Sauvez notre âme

Les paysages sont une richesse. On le réalise surtout lorsque, un peu trop tard, on remarque qu’on les a passablement abîmés. Mais il n’est jamais trop tard pour s’en rendre compte et renverser la vapeur. Parlons de restauration du patrimoine naturel.

On a plus tendance à les remarquer quand on va à l’étranger. On s’émeut facilement de la magnificence des paysages quand nous sortons de chez nous. Le panorama du Grand Canyon. La vue des Rocheuses à partir de Calgary. Les côtes de la Bretagne. Les paysages ont une puissance et une valeur inestimables.

Le Québec aussi a ses lieux épatants. Un lever de soleil sur les montagnes et les lacs du parc de La Vérendrye pendant qu’on roule sur la 117 marquent à jamais l’esprit. La taïga de la Basse-Côte-Nord est un poème qui remue de profondes émotions. La mer qui vient frapper les Chic-Chocs en Gaspésie est un spectacle médusant. Les berges du Kamouraska. La rivière Rouge. Le fjord du Saguenay.
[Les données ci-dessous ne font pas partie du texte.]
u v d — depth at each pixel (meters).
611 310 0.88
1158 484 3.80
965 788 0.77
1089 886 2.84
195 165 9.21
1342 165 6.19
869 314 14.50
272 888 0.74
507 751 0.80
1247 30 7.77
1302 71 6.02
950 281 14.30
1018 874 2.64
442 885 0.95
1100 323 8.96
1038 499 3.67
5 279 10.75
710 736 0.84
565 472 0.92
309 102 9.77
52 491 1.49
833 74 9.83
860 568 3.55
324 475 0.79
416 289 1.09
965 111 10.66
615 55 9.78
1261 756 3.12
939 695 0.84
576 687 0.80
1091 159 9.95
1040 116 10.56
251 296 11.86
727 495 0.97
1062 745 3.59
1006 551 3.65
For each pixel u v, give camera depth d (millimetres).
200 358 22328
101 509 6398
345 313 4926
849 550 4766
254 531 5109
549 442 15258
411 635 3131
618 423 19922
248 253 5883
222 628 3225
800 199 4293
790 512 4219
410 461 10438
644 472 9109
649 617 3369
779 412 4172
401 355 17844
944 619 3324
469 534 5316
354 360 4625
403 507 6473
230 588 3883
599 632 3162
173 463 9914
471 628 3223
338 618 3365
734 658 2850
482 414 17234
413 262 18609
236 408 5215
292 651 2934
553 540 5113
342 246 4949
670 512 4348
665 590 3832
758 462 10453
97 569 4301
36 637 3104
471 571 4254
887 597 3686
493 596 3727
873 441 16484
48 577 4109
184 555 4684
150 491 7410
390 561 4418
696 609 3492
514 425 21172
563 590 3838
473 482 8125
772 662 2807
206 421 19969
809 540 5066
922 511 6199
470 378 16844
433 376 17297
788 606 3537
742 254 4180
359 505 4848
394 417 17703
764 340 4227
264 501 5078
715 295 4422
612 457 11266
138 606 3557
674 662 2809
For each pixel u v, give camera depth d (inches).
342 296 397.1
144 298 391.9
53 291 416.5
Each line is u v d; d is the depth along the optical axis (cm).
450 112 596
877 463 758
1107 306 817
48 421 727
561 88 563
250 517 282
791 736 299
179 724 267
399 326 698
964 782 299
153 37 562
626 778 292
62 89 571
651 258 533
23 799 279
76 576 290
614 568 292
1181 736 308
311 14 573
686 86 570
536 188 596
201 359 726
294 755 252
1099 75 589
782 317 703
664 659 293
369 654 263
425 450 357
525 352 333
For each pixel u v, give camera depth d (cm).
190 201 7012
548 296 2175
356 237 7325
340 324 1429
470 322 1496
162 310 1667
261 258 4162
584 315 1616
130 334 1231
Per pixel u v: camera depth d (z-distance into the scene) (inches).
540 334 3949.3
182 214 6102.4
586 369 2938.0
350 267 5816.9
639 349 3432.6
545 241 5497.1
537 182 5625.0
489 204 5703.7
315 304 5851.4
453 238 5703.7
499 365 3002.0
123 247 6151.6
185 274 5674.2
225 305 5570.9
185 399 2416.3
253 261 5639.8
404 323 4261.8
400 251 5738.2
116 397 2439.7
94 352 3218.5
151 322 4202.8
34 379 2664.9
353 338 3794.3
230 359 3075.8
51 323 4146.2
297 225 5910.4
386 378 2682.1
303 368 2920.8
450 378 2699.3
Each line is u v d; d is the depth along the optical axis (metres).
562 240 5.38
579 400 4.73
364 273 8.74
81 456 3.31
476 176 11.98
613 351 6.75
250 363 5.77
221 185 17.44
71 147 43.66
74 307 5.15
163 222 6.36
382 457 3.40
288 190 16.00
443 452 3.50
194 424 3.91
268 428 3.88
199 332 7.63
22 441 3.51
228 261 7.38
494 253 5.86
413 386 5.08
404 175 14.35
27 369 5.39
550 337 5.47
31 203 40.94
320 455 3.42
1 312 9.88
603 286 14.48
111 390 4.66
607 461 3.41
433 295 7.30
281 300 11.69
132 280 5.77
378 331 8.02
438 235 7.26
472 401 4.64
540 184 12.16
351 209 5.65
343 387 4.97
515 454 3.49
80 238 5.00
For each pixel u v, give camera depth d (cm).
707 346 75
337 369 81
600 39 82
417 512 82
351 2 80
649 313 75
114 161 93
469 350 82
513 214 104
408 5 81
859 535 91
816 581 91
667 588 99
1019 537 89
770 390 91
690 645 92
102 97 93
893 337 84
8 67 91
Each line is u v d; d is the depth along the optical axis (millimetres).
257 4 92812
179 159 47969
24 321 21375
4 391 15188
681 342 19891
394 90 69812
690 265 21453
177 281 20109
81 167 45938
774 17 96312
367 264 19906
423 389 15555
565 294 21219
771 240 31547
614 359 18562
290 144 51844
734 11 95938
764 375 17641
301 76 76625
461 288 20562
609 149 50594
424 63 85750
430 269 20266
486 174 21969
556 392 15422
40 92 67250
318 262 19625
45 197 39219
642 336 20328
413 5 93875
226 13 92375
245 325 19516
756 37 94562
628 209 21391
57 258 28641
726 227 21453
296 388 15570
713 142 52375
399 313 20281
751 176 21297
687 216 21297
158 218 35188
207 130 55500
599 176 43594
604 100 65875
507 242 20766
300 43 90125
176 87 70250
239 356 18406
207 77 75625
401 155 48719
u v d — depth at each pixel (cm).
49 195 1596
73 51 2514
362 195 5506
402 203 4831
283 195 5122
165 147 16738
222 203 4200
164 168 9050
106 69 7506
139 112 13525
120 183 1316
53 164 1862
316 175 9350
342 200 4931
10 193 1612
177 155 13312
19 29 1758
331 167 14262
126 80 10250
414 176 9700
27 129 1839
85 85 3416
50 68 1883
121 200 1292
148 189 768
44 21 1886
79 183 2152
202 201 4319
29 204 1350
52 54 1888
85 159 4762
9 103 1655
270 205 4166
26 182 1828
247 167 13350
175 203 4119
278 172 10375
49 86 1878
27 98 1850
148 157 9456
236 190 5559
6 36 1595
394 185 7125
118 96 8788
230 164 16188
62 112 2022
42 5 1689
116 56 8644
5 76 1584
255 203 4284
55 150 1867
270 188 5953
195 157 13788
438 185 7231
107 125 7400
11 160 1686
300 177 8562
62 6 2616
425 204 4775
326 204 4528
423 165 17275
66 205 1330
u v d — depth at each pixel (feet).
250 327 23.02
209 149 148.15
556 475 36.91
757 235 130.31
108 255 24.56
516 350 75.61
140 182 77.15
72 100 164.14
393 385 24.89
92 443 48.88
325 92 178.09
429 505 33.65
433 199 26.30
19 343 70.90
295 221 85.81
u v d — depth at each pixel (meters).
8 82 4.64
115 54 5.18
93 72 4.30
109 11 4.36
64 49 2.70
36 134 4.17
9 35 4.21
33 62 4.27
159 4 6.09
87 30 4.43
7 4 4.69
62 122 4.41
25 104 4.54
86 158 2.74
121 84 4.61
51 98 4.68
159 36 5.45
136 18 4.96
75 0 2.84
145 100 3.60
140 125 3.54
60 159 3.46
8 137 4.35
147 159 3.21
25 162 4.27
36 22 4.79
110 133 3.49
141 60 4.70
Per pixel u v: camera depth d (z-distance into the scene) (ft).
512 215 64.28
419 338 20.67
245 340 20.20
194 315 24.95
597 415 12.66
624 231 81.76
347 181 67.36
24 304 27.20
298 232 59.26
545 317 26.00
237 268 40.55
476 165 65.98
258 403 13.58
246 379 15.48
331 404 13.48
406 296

Des lieux qu’on tient facilement pour acquis.

Dans la région de Charlevoix, on essaie de protéger ses paysages. Née à l’époque des Conférences régionales des élus (CRÉ), structure abolie au début du mandat de Philippe Couillard, l’Entente sur les paysages de la Capitale-Nationale réunit différents ministères, élus et organismes de la grande région de Québec afin de mettre en valeur ses paysages.

Si Charlevoix est bien reconnue pour une chose, c’est bien ses paysages, que ce soit le long de la route 138 ou dans le parc national des Grands-Jardins. Instagram est rempli de selfies immortalisant des gens heureux de leur présence dans ces lieux qui semblent bénits.

Conserver la vue

Françoise Roy, chargée de projet pour l’Entente, nuance le rôle du programme. «Je sais qu’ailleurs, des citoyens utilisent l’argument de la valeur du paysage pour créer une pression politique», dit-elle, en faisant référence à des développements industriels ou à des lignes d’Hydro-Québec, par exemple, «mais nous, on ne prend pas de position politique, on ne souligne pas les mauvais coups».

Cela n’empêche pas la responsable de suivre l’actualité. «Je suis à l’affût des projets, je suis les dossiers, afin de noter s’il y a des changements», et donc peut-être influencer, ou du moins, sensibiliser les élus sur l’impact des décisions.

Cette influence peut se traduire dans l’adoption de règlements municipaux afin de mieux protéger ou mettre en valeur le paysage ou le patrimoine. Comme cette entente en est à son deuxième renouvellement et, surtout, a été reprise par les élus de la région lorsque les CRÉ ont disparu, on peut deviner qu’il y a une écoute particulière sur ces enjeux dans la région.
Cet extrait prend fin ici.